:: Exercise data
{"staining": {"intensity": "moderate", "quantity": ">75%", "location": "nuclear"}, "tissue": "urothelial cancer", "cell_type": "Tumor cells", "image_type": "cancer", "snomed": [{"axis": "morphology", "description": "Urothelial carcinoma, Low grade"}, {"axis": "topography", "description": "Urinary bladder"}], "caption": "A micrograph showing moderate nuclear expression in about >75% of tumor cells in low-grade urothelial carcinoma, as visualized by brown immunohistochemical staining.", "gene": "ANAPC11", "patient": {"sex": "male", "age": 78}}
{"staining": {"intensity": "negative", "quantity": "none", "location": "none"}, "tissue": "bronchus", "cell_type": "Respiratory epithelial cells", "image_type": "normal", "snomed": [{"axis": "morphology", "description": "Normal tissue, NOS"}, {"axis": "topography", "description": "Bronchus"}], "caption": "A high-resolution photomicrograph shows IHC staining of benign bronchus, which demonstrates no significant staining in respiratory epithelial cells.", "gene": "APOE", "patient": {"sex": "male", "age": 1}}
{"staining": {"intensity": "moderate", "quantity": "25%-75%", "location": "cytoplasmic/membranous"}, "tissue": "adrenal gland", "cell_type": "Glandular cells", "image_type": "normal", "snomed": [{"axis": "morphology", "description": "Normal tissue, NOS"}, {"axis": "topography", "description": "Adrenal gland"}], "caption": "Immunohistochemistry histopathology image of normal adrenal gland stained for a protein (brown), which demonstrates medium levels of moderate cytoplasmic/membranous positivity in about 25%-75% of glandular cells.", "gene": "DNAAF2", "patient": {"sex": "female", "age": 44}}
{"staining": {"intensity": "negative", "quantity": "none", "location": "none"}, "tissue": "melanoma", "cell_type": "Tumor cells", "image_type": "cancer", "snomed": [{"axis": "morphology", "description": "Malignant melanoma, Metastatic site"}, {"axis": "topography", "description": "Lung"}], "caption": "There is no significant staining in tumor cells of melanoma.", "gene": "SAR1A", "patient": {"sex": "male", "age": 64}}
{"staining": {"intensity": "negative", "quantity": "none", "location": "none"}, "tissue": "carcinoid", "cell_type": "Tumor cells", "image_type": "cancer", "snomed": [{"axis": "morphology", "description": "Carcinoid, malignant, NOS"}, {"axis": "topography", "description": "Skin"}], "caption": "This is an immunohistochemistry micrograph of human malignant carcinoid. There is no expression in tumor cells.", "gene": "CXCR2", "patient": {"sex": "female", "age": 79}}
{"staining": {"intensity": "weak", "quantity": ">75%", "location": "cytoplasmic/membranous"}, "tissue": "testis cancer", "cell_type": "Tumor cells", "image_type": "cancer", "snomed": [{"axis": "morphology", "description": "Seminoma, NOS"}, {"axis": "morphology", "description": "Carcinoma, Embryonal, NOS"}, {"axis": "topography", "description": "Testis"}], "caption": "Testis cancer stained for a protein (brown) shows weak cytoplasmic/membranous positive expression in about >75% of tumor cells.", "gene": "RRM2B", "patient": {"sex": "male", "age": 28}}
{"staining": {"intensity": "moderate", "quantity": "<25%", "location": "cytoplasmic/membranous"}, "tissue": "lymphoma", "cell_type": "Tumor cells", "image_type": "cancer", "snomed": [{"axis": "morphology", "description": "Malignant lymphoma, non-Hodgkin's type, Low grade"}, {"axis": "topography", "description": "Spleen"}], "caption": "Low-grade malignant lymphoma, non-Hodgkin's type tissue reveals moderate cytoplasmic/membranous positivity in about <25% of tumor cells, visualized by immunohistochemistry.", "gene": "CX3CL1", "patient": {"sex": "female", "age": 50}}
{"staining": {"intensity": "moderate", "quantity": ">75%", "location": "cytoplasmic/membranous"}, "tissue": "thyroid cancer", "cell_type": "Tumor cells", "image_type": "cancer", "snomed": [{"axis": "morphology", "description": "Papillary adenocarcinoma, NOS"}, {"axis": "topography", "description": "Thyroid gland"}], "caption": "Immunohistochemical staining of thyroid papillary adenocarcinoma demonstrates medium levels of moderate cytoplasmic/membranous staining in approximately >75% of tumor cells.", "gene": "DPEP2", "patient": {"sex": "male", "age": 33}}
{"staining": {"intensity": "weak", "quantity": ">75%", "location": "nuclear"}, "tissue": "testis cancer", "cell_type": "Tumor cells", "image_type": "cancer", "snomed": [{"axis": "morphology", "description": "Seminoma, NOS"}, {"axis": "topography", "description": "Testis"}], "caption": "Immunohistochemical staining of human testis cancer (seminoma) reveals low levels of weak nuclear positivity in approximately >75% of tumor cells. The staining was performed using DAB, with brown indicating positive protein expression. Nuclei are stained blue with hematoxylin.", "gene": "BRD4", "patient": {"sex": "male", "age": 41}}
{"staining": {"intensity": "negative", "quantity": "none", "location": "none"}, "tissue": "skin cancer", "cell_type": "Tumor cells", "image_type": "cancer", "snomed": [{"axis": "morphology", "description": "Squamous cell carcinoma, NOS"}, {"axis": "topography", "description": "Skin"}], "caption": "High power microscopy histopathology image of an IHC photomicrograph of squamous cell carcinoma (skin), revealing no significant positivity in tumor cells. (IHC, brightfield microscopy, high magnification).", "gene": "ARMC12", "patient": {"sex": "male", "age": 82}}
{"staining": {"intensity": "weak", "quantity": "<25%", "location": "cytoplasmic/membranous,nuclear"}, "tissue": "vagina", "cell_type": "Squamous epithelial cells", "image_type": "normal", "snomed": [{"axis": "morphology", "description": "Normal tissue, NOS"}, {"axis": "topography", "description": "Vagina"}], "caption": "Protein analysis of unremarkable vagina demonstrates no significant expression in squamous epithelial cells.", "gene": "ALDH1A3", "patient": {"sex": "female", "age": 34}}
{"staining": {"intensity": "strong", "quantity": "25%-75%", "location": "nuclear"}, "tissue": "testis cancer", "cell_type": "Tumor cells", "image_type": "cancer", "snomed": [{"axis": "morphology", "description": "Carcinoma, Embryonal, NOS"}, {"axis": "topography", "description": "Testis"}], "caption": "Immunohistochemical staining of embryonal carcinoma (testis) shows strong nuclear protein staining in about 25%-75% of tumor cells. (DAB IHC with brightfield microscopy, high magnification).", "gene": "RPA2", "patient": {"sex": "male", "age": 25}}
::::
Work required | All of the records must be repeated exactly.

Reply |
{"staining": {"intensity": "moderate", "quantity": ">75%", "location": "nuclear"}, "tissue": "urothelial cancer", "cell_type": "Tumor cells", "image_type": "cancer", "snomed": [{"axis": "morphology", "description": "Urothelial carcinoma, Low grade"}, {"axis": "topography", "description": "Urinary bladder"}], "caption": "A micrograph showing moderate nuclear expression in about >75% of tumor cells in low-grade urothelial carcinoma, as visualized by brown immunohistochemical staining.", "gene": "ANAPC11", "patient": {"sex": "male", "age": 78}}
{"staining": {"intensity": "negative", "quantity": "none", "location": "none"}, "tissue": "bronchus", "cell_type": "Respiratory epithelial cells", "image_type": "normal", "snomed": [{"axis": "morphology", "description": "Normal tissue, NOS"}, {"axis": "topography", "description": "Bronchus"}], "caption": "A high-resolution photomicrograph shows IHC staining of benign bronchus, which demonstrates no significant staining in respiratory epithelial cells.", "gene": "APOE", "patient": {"sex": "male", "age": 1}}
{"staining": {"intensity": "moderate", "quantity": "25%-75%", "location": "cytoplasmic/membranous"}, "tissue": "adrenal gland", "cell_type": "Glandular cells", "image_type": "normal", "snomed": [{"axis": "morphology", "description": "Normal tissue, NOS"}, {"axis": "topography", "description": "Adrenal gland"}], "caption": "Immunohistochemistry histopathology image of normal adrenal gland stained for a protein (brown), which demonstrates medium levels of moderate cytoplasmic/membranous positivity in about 25%-75% of glandular cells.", "gene": "DNAAF2", "patient": {"sex": "female", "age": 44}}
{"staining": {"intensity": "negative", "quantity": "none", "location": "none"}, "tissue": "melanoma", "cell_type": "Tumor cells", "image_type": "cancer", "snomed": [{"axis": "morphology", "description": "Malignant melanoma, Metastatic site"}, {"axis": "topography", "description": "Lung"}], "caption": "There is no significant staining in tumor cells of melanoma.", "gene": "SAR1A", "patient": {"sex": "male", "age": 64}}
{"staining": {"intensity": "negative", "quantity": "none", "location": "none"}, "tissue": "carcinoid", "cell_type": "Tumor cells", "image_type": "cancer", "snomed": [{"axis": "morphology", "description": "Carcinoid, malignant, NOS"}, {"axis": "topography", "description": "Skin"}], "caption": "This is an immunohistochemistry micrograph of human malignant carcinoid. There is no expression in tumor cells.", "gene": "CXCR2", "patient": {"sex": "female", "age": 79}}
{"staining": {"intensity": "weak", "quantity": ">75%", "location": "cytoplasmic/membranous"}, "tissue": "testis cancer", "cell_type": "Tumor cells", "image_type": "cancer", "snomed": [{"axis": "morphology", "description": "Seminoma, NOS"}, {"axis": "morphology", "description": "Carcinoma, Embryonal, NOS"}, {"axis": "topography", "description": "Testis"}], "caption": "Testis cancer stained for a protein (brown) shows weak cytoplasmic/membranous positive expression in about >75% of tumor cells.", "gene": "RRM2B", "patient": {"sex": "male", "age": 28}}
{"staining": {"intensity": "moderate", "quantity": "<25%", "location": "cytoplasmic/membranous"}, "tissue": "lymphoma", "cell_type": "Tumor cells", "image_type": "cancer", "snomed": [{"axis": "morphology", "description": "Malignant lymphoma, non-Hodgkin's type, Low grade"}, {"axis": "topography", "description": "Spleen"}], "caption": "Low-grade malignant lymphoma, non-Hodgkin's type tissue reveals moderate cytoplasmic/membranous positivity in about <25% of tumor cells, visualized by immunohistochemistry.", "gene": "CX3CL1", "patient": {"sex": "female", "age": 50}}
{"staining": {"intensity": "moderate", "quantity": ">75%", "location": "cytoplasmic/membranous"}, "tissue": "thyroid cancer", "cell_type": "Tumor cells", "image_type": "cancer", "snomed": [{"axis": "morphology", "description": "Papillary adenocarcinoma, NOS"}, {"axis": "topography", "description": "Thyroid gland"}], "caption": "Immunohistochemical staining of thyroid papillary adenocarcinoma demonstrates medium levels of moderate cytoplasmic/membranous staining in approximately >75% of tumor cells.", "gene": "DPEP2", "patient": {"sex": "male", "age": 33}}
{"staining": {"intensity": "weak", "quantity": ">75%", "location": "nuclear"}, "tissue": "testis cancer", "cell_type": "Tumor cells", "image_type": "cancer", "snomed": [{"axis": "morphology", "description": "Seminoma, NOS"}, {"axis": "topography", "description": "Testis"}], "caption": "Immunohistochemical staining of human testis cancer (seminoma) reveals low levels of weak nuclear positivity in approximately >75% of tumor cells. The staining was performed using DAB, with brown indicating positive protein expression. Nuclei are stained blue with hematoxylin.", "gene": "BRD4", "patient": {"sex": "male", "age": 41}}
{"staining": {"intensity": "negative", "quantity": "none", "location": "none"}, "tissue": "skin cancer", "cell_type": "Tumor cells", "image_type": "cancer", "snomed": [{"axis": "morphology", "description": "Squamous cell carcinoma, NOS"}, {"axis": "topography", "description": "Skin"}], "caption": "High power microscopy histopathology image of an IHC photomicrograph of squamous cell carcinoma (skin), revealing no significant positivity in tumor cells. (IHC, brightfield microscopy, high magnification).", "gene": "ARMC12", "patient": {"sex": "male", "age": 82}}
{"staining": {"intensity": "weak", "quantity": "<25%", "location": "cytoplasmic/membranous,nuclear"}, "tissue": "vagina", "cell_type": "Squamous epithelial cells", "image_type": "normal", "snomed": [{"axis": "morphology", "description": "Normal tissue, NOS"}, {"axis": "topography", "description": "Vagina"}], "caption": "Protein analysis of unremarkable vagina demonstrates no significant expression in squamous epithelial cells.", "gene": "ALDH1A3", "patient": {"sex": "female", "age": 34}}
{"staining": {"intensity": "strong", "quantity": "25%-75%", "location": "nuclear"}, "tissue": "testis cancer", "cell_type": "Tumor cells", "image_type": "cancer", "snomed": [{"axis": "morphology", "description": "Carcinoma, Embryonal, NOS"}, {"axis": "topography", "description": "Testis"}], "caption": "Immunohistochemical staining of embryonal carcinoma (testis) shows strong nuclear protein staining in about 25%-75% of tumor cells. (DAB IHC with brightfield microscopy, high magnification).", "gene": "RPA2", "patient": {"sex": "male", "age": 25}}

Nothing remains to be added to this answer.